Adequate agricultural financing is critical in defining Nigeria’s trade competitiveness, which guarantees sustainable agricultural systems, generates foreign exchange, Heritage Bank Plc has affirmed.

George Oko-Oboh, Executive Director of Heritage Bank Plc, made this affirmation during the Chartered Institute of Bankers of Nigeria’s (CIBN)15th Annual Banking and Finance Conference, tagged: “Repositioning the Financial Services Industry for an Evolving Global Context” in Abuja.

He further disclosed that it was a critical aspect that equips the financial sector to respond to changing market requirements and addresses critical sector needs for global competitiveness.

Heritage Bank, Oko-Oboh Said, had been in the forefront of financing Agric value chains that have upped its competitiveness in the global market and helping to boost local production, conserve scarce foreign exchange and enhance food security, and ultimately resulted in the creation of hundreds of new jobs.

The executive director said the bank’s involvement in the sector dated back to many years ago and it had always been in the forefront of ensuring overall growth and development of commodities products in Nigeria. For these feats, Heritage Bank disbursed the CBN’s N41billion intervention in wheat production in Nigeria for commodity associations and anchor companies.

Said he: “We have continued to create market linkages between small holder farmers and Anchors/Processors, create an ecosystem that drives value chain financing, improve access to credit by the small holder farmers by developing credit history through the scheme and many more.

“As a Bank, we partnered CBN and other stakeholders such as wheat farmers association of Nigeria, wheat farmers, processors and marketers’ association of Nigeria, Lake Chad Research Institute and other development partners, flour mills of Nigeria and several seed companies and others to support over 100,000 farmers in wheat production.

“Also, Heritage Bank further factored consideration of value addition of financial services and products flowing to and/or through value chain participants to address and alleviate constraints to growth that have distorted product financing, receivables financing, physical-asset collateralization, risk mitigation products and financial enhancements”.

Farouk Gumel, Chairman, Union Bank of Nigeria Plc, also said Nigerian banks must invest in modernising agriculture, helping it to be more resilient, more dynamic and better able to adapt for the banking sector to favourably compete in the evolving global context.

Noted Gumel: “Modernisation means much more than technology alone. It is also about farming techniques.

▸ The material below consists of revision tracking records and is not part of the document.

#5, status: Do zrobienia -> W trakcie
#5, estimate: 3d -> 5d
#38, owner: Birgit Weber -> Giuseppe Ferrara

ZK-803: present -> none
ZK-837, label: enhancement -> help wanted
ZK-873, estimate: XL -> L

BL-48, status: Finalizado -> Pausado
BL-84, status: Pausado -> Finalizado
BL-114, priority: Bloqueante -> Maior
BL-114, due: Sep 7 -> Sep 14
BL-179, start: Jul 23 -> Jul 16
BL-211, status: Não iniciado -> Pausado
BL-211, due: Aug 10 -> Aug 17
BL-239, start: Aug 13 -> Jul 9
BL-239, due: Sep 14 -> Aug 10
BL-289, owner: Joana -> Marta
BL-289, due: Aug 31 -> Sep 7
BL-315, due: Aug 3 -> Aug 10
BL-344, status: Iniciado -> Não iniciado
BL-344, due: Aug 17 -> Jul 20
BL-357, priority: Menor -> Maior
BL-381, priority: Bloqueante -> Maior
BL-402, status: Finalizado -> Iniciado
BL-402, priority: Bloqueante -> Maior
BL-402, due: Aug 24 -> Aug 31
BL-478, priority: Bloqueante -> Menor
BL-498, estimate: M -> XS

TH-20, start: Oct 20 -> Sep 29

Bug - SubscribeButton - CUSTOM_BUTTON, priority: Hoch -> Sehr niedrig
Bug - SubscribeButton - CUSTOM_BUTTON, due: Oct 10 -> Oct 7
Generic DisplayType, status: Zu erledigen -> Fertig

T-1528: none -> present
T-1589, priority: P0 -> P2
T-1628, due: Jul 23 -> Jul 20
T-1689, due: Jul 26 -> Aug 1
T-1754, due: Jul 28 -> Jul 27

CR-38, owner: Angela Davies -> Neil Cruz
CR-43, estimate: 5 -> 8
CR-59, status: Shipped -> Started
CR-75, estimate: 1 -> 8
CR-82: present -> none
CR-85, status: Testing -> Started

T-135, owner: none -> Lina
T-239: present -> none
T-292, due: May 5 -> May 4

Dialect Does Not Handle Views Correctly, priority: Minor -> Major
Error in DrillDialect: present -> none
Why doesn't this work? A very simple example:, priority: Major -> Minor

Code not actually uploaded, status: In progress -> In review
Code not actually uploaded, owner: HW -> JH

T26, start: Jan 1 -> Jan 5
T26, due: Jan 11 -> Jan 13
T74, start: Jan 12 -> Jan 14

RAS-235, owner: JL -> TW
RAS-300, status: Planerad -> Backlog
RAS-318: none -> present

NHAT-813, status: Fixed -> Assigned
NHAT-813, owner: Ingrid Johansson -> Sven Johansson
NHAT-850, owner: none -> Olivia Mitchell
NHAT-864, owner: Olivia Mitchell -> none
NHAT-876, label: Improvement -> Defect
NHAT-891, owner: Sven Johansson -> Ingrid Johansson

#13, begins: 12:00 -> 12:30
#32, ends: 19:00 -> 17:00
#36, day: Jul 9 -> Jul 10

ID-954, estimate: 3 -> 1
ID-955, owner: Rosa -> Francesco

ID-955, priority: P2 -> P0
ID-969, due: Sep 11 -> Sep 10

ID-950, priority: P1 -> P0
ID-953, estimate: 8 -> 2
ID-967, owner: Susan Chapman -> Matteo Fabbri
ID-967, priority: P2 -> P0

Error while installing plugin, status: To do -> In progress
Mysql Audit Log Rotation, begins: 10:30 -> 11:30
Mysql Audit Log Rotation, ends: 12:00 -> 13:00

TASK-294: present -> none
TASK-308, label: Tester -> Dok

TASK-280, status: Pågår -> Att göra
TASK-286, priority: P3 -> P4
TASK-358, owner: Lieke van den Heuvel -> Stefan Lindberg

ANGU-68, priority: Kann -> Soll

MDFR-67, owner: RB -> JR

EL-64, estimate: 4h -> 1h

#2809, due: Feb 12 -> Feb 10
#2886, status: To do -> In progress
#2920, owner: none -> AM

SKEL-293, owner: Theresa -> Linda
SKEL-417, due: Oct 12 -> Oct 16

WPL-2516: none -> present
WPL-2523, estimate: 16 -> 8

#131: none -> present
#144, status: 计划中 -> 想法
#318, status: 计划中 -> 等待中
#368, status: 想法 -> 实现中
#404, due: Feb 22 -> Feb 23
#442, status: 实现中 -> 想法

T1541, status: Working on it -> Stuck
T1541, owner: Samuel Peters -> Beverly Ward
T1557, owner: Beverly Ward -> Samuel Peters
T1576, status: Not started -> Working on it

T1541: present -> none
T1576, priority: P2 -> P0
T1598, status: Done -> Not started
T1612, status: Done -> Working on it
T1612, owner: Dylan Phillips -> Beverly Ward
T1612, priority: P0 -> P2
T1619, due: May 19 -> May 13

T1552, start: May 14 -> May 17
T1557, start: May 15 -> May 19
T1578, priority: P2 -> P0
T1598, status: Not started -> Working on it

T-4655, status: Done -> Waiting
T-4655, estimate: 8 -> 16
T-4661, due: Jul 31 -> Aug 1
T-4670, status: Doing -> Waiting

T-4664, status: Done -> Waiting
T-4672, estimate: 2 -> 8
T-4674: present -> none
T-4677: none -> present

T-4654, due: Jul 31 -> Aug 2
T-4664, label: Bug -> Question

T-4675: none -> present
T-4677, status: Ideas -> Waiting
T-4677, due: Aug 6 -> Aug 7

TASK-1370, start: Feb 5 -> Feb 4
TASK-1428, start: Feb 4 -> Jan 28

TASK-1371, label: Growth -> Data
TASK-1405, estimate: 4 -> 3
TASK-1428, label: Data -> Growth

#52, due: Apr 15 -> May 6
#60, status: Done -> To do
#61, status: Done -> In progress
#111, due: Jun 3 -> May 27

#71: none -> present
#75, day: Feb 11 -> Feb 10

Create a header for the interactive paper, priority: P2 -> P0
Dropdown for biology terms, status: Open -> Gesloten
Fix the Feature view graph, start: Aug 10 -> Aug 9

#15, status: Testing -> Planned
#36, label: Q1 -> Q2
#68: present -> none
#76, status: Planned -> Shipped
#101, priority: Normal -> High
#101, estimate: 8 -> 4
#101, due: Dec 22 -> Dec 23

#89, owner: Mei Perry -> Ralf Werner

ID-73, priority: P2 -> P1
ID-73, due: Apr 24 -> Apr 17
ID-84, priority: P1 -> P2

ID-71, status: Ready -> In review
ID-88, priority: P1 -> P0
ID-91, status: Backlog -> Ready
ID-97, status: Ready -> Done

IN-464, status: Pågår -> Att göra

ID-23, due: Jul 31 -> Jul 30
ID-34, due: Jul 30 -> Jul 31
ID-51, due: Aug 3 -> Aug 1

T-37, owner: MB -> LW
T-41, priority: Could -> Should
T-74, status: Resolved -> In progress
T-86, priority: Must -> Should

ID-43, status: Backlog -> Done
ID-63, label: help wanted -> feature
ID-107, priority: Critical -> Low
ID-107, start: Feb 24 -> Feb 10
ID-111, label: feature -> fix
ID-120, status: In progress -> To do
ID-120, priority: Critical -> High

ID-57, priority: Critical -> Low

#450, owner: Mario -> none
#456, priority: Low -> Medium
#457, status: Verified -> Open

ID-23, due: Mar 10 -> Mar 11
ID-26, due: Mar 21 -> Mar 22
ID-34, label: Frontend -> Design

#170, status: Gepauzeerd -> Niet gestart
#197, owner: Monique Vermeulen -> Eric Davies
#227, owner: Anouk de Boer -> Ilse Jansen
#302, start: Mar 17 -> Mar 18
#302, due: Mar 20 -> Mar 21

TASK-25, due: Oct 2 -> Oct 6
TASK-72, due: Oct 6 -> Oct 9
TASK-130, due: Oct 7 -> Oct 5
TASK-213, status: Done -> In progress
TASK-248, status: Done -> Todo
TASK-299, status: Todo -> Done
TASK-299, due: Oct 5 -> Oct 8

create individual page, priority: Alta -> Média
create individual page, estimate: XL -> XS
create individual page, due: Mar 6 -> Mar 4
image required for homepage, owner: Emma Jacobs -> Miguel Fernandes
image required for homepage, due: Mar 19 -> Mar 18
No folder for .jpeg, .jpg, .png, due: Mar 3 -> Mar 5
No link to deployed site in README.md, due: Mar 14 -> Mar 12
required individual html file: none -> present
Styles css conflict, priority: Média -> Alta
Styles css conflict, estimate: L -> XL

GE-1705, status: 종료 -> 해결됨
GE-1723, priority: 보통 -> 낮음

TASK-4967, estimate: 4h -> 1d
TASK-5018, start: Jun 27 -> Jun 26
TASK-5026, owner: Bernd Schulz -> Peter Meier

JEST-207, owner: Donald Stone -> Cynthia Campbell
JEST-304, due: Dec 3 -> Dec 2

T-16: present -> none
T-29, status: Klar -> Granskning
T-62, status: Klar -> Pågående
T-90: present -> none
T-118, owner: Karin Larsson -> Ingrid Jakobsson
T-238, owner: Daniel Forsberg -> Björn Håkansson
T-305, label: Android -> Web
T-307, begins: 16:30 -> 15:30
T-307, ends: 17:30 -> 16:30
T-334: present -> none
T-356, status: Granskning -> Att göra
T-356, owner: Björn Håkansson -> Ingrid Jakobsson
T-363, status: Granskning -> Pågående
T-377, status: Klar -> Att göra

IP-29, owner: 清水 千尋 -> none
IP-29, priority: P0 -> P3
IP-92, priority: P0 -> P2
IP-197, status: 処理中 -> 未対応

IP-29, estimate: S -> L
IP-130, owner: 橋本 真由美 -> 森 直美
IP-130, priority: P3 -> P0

“To reposition the industry for a ‘Glocal context’, we need also to look more inwards; repositioning is not an option. It is a necessity. Nigerian has begun an agricultural renaissance over the past seven years. To be truly Glocal, we must commit the same resources and investments to rural-local customers as we have done to urban global clients”.

He agreed that the local players must keep an eye on what global happenings to stay in tune with international best practices, while asking that local/rural farmers should never be forgotten.

Dr. Ken Opara, President/chairman of council for CIBN, said the financial services industry needed to adapt to much faster pace of change in advancement in technology and innovation, adding that services, products, and technologies that were new and useful in the past would not necessarily be so soon.

Opara said advancement in technology and innovation is bringing about another wave of revolution that will change the landscape of the financial services sector more than ever.